MÜSLÜMAN coğrafya hakkında
konuşmak, bir Müslüman olarak kendi gerçeğinden, akrabandan, mahallenden söz
açmak demek…
Üstelik
bütün gerçekliğiyle aynadaki bir hâlinden bahsetmek demek…
Afganistan,
Müslüman coğrafyada iki temel özelliğiyle şöhret bulmuştur: İç savaş şehveti ve
İslâm hakkında en geri kalmış ve bedevî yorumlu dindarlık kültü…
Yani
ikisi de kendi halkına zulmeden, iflâh olmaz ve kendini zehirleyen biri
zihinsel, diğeri ise davranışsal tutum...
Milyonlarca
Müslümanın kanı kimin elinde, belli değil.
Bir
yanda İslâm adına zulmederek kadına fanatik mobbing seansları, bir yanda dünya
uyuşturucu tarlalarına eskortluk yapan hoşgörülü dindarlık esnekliği… Çarpık
yorumlanmış şeriat modelleri...
Yani
Afganistan, Müslüman coğrafyayı üzen bir aşiretler savaşı memleketi...
Bir
de küresel vampirlerin, kültür akbabalarının işgal ettiği, düşman fuarına
dönüşmüş Afganistan… Ve bu işgale direnen halk ile milisleri… Yani millîlik ve
bağımsızlık konusunda sicili kahramanlıkla dolu Afganistan’ın. Hattâ “Afgan
Cihadı” başlığıyla Müslüman dünyanın bir bağımsızlık marşı vardı.
Kim
bilir, belki de Afganistan bundan şikâyetçi değil. Peki, ya Türkiye?
Türkiye
niçin Afganistan’da? Kardeşlik, çıkarlar, zaruretler listesinde hangisi samimî,
hangisi gerçekçi?
Afganistan
sınır komşumuz değil; gönül coğrafyasında var, fakat az görüşülen, uzaktan bir akraba
gibi… Aslında stratejik ortaklık açısından da hem cazip değil, hem de Afgan
halkı buna çok hevesli değil…
Fakat
Türkiye ısrarlı. Hattâ Afganistan’a rağmen tek taraflı aşk gibi umutlu.
Neden?
Bence
bunun tek cevabı var: “Yeni Afganistan”…
Türkiye,
“Yeni Afganistan” tezine destek veriyor ve Yeni Afganistan’ın inşâsında rol
almak istiyor.

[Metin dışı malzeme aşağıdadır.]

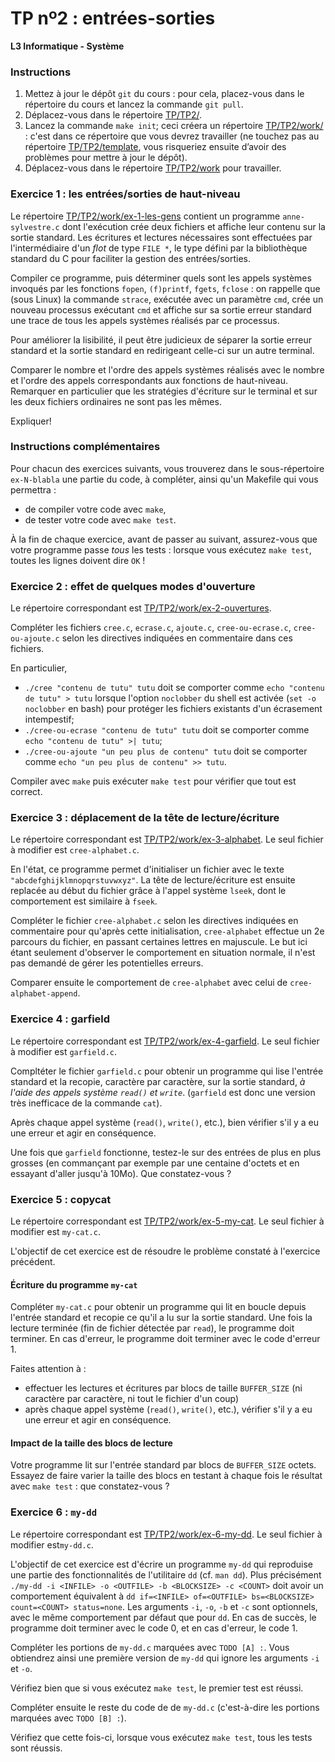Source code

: TP nº2 : entrées-sorties
=====================

**L3 Informatique - Système**

### Instructions

1. Mettez à jour le dépôt `git` du cours : pour cela, placez-vous dans le
   répertoire du cours et lancez la commande `git pull`.
2. Déplacez-vous dans le répertoire [TP/TP2/](TP/TP2/).
3. Lancez la commande `make init`; ceci créera un répertoire
   [TP/TP2/work/](javascript:;) : c'est dans ce répertoire que vous
   devrez travailler (ne touchez pas au répertoire
   [TP/TP2/template](javascript:;), vous risqueriez ensuite d’avoir des
   problèmes pour mettre à jour le dépôt).
4. Déplacez-vous dans le répertoire [TP/TP2/work](javascript:;) pour
   travailler.


### Exercice 1 : les entrées/sorties de haut-niveau

Le répertoire [TP/TP2/work/ex-1-les-gens](javascript:;) contient un
programme `anne-sylvestre.c` dont l'exécution crée deux fichiers et
affiche leur contenu sur la sortie standard. Les écritures et lectures
nécessaires sont effectuées par l'intermédiaire d'un *flot* de type `FILE
*`, le type défini par la bibliothèque standard du C pour faciliter la
gestion des entrées/sorties.

Compiler ce programme, puis déterminer quels sont les appels systèmes
invoqués par les fonctions `fopen`, `(f)printf`, `fgets`, `fclose` : on
rappelle que (sous Linux) la commande `strace`, exécutée avec un
paramètre `cmd`, crée un nouveau processus exécutant `cmd` et affiche sur
sa sortie erreur standard une trace de tous les appels systèmes réalisés
par ce processus. 

Pour améliorer la lisibilité, il peut être judicieux de séparer la sortie
erreur standard et la sortie standard en redirigeant celle-ci sur un
autre terminal.

Comparer le nombre et l'ordre des appels systèmes réalisés avec le nombre
et l'ordre des appels correspondants aux fonctions de haut-niveau.
Remarquer en particulier que les stratégies d'écriture sur le terminal et
sur les deux fichiers ordinaires ne sont pas les mêmes.

Expliquer!


### Instructions complémentaires

Pour chacun des exercices suivants, vous trouverez dans le sous-répertoire 
`ex-N-blabla` une partie du code, à compléter, ainsi qu'un Makefile qui 
vous permettra :

 - de compiler votre code avec `make`,
 - de tester votre code avec `make test`.

À la fin de chaque exercice, avant de passer au suivant, assurez-vous que
votre programme passe *tous* les tests : lorsque vous exécutez `make
test`, toutes les lignes doivent dire `OK` !


### Exercice 2 : effet de quelques modes d'ouverture

Le répertoire correspondant est
[TP/TP2/work/ex-2-ouvertures](javascript:;).  

Compléter les fichiers `cree.c`, `ecrase.c`, `ajoute.c`,
`cree-ou-ecrase.c`, `cree-ou-ajoute.c` selon les directives indiquées en
commentaire dans ces fichiers.

En particulier,
   * `./cree "contenu de tutu" tutu` doit se comporter comme `echo
     "contenu de tutu" > tutu` lorsque l'option `noclobber` du shell est
     activée (`set -o noclobber` en bash) pour protéger les fichiers
     existants d'un écrasement intempestif;
   * `./cree-ou-ecrase "contenu de tutu" tutu` doit se comporter comme
     `echo "contenu de tutu" >| tutu`;
   * `./cree-ou-ajoute "un peu plus de contenu" tutu` doit se comporter comme
     `echo "un peu plus de contenu" >> tutu`.

Compiler avec `make` puis exécuter `make test` pour vérifier que tout est
correct.


### Exercice 3 : déplacement de la tête de lecture/écriture

Le répertoire correspondant est [TP/TP2/work/ex-3-alphabet](javascript:;). 
Le seul fichier à modifier est `cree-alphabet.c`.

En l'état, ce programme permet d'initialiser un fichier avec le texte
`"abcdefghijklmnopqrstuvwxyz"`. La tête de lecture/écriture est ensuite
replacée au début du fichier grâce à l'appel système `lseek`, dont le
comportement est similaire à `fseek`.

Compléter le fichier `cree-alphabet.c` selon les directives indiquées en
commentaire pour qu'après cette initialisation, `cree-alphabet` effectue
un 2e parcours du fichier, en passant certaines lettres en majuscule. Le
but ici étant seulement d'observer le comportement en situation normale,
il n'est pas demandé de gérer les potentielles erreurs.

Comparer ensuite le comportement de `cree-alphabet` avec celui de 
`cree-alphabet-append`.


### Exercice 4 : garfield

Le répertoire correspondant est [TP/TP2/work/ex-4-garfield](javascript:;).
Le seul fichier à modifier est `garfield.c`.

Compltéter le fichier `garfield.c` pour obtenir un programme qui lise
l'entrée standard et la recopie, caractère par caractère, sur la sortie
standard, *à l'aide des appels système `read()` et `write`*. (`garfield`
est donc une version très inefficace de la commande `cat`).

Après chaque appel système (`read()`, `write()`, etc.), bien vérifier s'il
y a eu une erreur et agir en conséquence.

Une fois que `garfield` fonctionne, testez-le sur des entrées de plus en
plus grosses (en commançant par exemple par une centaine d'octets et en
essayant d'aller jusqu'à 10Mo). Que constatez-vous ?


### Exercice 5 : copycat

Le répertoire correspondant est [TP/TP2/work/ex-5-my-cat](javascript:;).
Le seul fichier à modifier est `my-cat.c`.

L'objectif de cet exercice est de résoudre le problème constaté à
l'exercice précédent.

#### Écriture du programme `my-cat`

Compléter `my-cat.c` pour obtenir un programme qui lit en boucle depuis
l'entrée standard et recopie ce qu'il a lu sur la sortie standard. Une
fois la lecture terminée (fin de fichier détectée par `read`), le
programme doit terminer. En cas d'erreur, le programme doit terminer avec
le code d'erreur 1.

Faites attention à :

 - effectuer les lectures et écritures par blocs de taille `BUFFER_SIZE`
   (ni caractère par caractère, ni tout le fichier d'un coup)
 - après chaque appel système (`read()`, `write()`, etc.), vérifier s'il
   y a eu une erreur et agir en conséquence.

#### Impact de la taille des blocs de lecture

Votre programme lit sur l'entrée standard par blocs de `BUFFER_SIZE`
octets. Essayez de faire varier la taille des blocs en testant à chaque
fois le résultat avec `make test` : que constatez-vous ?



### Exercice 6 : `my-dd`

Le répertoire correspondant est [TP/TP2/work/ex-6-my-dd](javascript:;). 
Le seul fichier à modifier est`my-dd.c`.

L'objectif de cet exercice est d'écrire un programme `my-dd` qui
reproduise une partie des fonctionnalités de l'utilitaire `dd` (cf. `man
dd`). Plus précisément `./my-dd -i <INFILE> -o <OUTFILE> -b <BLOCKSIZE>
-c <COUNT>` doit avoir un comportement équivalent à `dd if=<INFILE>
of=<OUTFILE> bs=<BLOCKSIZE> count=<COUNT> status=none`. Les arguments
`-i`, `-o`, `-b` et `-c` sont optionnels, avec le même comportement par
défaut que pour `dd`. En cas de succès, le programme doit terminer avec
le code 0, et en cas d'erreur, le code 1.


Compléter les portions de `my-dd.c` marquées avec `TODO [A] :`. Vous
obtiendrez ainsi une première version de `my-dd` qui ignore les arguments
`-i` et `-o`.

Vérifiez bien que si vous exécutez `make test`, le premier test est réussi.

Compléter ensuite le reste du code de de `my-dd.c` (c'est-à-dire les
portions marquées avec `TODO [B] :`).

Vérifiez que cette fois-ci, lorsque vous exécutez `make test`, tous les
tests sont réussis.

Ekonomik ve politik stratejisi de var. Ne diyelim, “büyük devlet
refleksi”!
Fakat
Afganistan daha “devlet” değil...
Yani
orantısız hâller var.
Unutmayalım, büyük küçüğü ya yutar, ya elinden tutar. İkisinde de kâr yoktur; sorumluluğun bedeli vardır.